Quality assurance and quality control
An imaging system is only as good as its weakest link, and in the case of real-time fluoroscopic imaging, there are many cascading processes during image formation that can affect the overall image quality and ALARA dose efficiency. Additionally, care must be taken to consider installation of FPD peripheral equipment and heating, ventilation, and air-conditioning requirements that are often overlooked and/or assumed to be insignificant compared to older II/TV systems, when in fact they are not [17]. In order to establish baseline operation values and to ensure optimal functionality, acceptance testing by a qualified medical physicist is strongly suggested during installation and initial implementation. Performance metrics that should be evaluated are reviewed by Rauch [17], though there are no formal recommendations for FPD systems beyond that of II/TV systems at this time. Additionally, periodic quality control testing and verification of proper system functionality at a frequency relevant to discovering possible equipment problems is important, as is plotting test results to reveal trends and intervene before problems are actually manifested.
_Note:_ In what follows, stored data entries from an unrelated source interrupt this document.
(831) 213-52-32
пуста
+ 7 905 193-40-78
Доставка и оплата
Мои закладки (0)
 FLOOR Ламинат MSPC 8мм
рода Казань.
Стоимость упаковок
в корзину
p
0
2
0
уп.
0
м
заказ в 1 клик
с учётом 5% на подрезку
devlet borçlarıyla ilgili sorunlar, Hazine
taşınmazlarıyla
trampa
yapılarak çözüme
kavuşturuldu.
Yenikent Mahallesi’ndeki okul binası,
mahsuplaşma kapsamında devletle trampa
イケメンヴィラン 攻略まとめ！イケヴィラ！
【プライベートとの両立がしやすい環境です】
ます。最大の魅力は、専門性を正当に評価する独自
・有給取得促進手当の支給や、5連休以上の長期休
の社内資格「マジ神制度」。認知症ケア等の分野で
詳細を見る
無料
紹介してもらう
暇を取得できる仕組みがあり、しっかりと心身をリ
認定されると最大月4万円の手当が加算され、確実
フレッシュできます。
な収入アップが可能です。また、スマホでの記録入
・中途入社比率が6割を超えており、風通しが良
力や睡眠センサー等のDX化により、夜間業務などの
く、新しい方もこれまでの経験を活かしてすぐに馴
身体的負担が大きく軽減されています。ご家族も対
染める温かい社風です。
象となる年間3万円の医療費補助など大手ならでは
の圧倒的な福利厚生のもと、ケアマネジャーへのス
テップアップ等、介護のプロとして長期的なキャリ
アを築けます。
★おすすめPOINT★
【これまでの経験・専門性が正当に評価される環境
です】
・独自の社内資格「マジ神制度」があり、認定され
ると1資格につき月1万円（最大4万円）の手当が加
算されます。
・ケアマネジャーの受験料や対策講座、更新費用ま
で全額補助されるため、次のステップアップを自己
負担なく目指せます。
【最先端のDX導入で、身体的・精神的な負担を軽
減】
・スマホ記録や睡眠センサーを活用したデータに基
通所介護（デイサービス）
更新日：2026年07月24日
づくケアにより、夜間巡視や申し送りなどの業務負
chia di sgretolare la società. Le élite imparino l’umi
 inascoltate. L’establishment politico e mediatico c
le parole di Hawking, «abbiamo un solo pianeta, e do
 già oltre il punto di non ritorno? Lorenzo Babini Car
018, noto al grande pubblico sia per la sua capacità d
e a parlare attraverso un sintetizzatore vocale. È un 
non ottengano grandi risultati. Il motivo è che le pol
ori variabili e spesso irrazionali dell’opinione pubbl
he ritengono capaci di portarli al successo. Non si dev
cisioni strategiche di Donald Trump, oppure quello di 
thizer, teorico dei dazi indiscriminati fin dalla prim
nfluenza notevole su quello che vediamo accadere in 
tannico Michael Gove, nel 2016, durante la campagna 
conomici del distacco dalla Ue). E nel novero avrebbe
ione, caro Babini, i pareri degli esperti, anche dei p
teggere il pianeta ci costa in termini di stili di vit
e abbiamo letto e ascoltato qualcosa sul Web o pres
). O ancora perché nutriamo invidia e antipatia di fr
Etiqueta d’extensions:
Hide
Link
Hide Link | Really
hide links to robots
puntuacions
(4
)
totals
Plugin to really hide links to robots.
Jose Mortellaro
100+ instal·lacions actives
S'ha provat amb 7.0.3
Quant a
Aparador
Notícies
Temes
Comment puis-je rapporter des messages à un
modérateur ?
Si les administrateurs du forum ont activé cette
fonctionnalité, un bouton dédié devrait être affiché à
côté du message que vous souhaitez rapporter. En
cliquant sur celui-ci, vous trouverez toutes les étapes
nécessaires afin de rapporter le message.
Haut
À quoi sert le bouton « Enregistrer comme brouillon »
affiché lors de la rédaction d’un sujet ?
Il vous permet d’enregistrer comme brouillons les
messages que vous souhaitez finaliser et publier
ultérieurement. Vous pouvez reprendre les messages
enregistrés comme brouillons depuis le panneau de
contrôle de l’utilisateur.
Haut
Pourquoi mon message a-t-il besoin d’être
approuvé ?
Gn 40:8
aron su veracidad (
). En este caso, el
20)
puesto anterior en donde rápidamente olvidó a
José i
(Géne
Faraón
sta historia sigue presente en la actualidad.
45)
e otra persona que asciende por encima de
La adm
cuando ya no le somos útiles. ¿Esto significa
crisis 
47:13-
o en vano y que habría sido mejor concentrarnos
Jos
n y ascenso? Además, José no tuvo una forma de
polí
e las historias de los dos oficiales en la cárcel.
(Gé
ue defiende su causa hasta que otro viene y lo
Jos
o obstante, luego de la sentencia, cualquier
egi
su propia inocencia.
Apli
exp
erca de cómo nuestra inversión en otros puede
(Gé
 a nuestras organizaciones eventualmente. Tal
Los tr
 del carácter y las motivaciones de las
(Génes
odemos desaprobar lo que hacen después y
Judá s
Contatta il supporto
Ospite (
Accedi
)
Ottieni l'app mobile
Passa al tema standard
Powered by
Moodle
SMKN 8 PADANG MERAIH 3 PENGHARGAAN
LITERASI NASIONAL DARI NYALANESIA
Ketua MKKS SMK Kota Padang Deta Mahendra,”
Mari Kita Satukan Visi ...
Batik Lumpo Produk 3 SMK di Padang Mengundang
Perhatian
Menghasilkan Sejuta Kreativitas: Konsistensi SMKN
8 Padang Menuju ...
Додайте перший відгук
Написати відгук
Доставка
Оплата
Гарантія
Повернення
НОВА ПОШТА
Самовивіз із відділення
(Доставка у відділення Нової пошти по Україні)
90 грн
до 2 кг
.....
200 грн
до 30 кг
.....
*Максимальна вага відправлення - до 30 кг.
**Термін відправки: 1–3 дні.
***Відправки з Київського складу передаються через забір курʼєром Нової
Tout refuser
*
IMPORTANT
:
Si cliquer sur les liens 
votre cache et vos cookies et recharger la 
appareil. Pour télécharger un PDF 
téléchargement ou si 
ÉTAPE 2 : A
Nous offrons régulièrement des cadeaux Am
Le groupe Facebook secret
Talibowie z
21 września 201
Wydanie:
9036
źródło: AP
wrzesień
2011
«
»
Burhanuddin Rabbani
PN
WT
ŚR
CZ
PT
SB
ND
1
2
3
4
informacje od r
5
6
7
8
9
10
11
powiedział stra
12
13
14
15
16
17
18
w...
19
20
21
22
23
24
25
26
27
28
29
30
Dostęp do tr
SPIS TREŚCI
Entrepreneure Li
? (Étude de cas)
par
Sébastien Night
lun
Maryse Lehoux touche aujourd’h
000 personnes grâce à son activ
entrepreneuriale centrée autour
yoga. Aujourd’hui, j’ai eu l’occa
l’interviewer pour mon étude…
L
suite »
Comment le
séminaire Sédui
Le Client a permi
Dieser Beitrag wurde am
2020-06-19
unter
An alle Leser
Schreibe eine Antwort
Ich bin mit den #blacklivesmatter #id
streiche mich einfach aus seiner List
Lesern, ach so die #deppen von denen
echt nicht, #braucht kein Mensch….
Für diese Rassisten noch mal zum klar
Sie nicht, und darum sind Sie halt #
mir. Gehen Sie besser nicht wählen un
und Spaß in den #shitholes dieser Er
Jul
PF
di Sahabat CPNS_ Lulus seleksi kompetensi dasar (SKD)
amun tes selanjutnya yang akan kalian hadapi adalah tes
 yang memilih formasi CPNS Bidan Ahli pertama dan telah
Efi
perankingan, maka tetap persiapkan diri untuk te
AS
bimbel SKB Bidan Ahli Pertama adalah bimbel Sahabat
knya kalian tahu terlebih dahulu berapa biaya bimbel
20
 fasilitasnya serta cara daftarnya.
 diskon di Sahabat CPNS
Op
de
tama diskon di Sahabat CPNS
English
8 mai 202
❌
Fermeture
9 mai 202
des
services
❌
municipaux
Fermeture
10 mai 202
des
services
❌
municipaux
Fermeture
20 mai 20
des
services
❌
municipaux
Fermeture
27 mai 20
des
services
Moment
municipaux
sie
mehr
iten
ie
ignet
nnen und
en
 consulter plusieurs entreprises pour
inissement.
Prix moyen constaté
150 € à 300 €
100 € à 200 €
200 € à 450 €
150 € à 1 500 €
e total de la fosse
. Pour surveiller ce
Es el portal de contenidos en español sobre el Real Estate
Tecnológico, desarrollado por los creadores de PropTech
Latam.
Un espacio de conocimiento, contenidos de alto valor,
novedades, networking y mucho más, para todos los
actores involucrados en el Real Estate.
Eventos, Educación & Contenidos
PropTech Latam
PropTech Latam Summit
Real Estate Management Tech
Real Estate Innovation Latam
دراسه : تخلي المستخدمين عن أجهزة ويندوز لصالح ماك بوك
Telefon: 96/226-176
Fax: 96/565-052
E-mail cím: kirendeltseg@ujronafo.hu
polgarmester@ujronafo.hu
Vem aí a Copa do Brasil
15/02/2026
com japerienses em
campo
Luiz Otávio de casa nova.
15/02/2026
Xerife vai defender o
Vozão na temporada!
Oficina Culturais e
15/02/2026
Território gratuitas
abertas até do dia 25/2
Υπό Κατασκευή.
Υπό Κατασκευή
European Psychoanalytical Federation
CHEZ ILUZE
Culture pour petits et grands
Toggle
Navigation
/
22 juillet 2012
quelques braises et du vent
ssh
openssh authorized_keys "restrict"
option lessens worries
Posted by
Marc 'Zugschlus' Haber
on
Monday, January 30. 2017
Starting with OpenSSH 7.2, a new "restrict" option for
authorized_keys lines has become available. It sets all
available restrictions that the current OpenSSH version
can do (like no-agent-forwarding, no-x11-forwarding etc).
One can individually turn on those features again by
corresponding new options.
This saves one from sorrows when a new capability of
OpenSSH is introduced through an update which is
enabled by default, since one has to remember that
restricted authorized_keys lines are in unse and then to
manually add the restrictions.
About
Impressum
An excellent resource for additional information on acceptance testing, quality control, and operational issues for fluoroscopic imaging is highly recommended as a starting point [18].
Conclusions
FPDs designed specifically for fluoroscopic use provide image quality and dose efficiency generally superior to the II systems that they replace, except at the lowest fluoro dose levels. Advantages include excellent image uniformity, no geometric distortion, no veiling glare or vignetting, and small, thin physical size for improved patient accessibility, an important consideration for pediatric imaging. The key disadvantage is less efficiency and performance at the lowest exposure levels; however, with judicious use and configuration knowledge of pulsed fluoroscopy and removable anti-scatter grids, this can be mitigated to a large extent with current technology. As with all technological innovations, there is a learning curve for implementation, adjustment, and optimal use of the technology, with significant room for ongoing improvement. Long-term reliability, radiation tolerance, and replacement costs, currently unknown, will take time to determine. On the horizon are technological advances that promise an ability to optimize image quality at all radiation exposure levels and portend the inevitable demise of the venerable II/TV fluoroscopy system, but not just yet. For pediatric fluoroscopic imaging and the ALARA principle, whether using II/TV systems or FPD systems, always important is the vigilance and understanding by the operator of the fluoroscopic procedure and equipment and ways to minimize study times, exposure times and radiation dose for the benefit of our patients.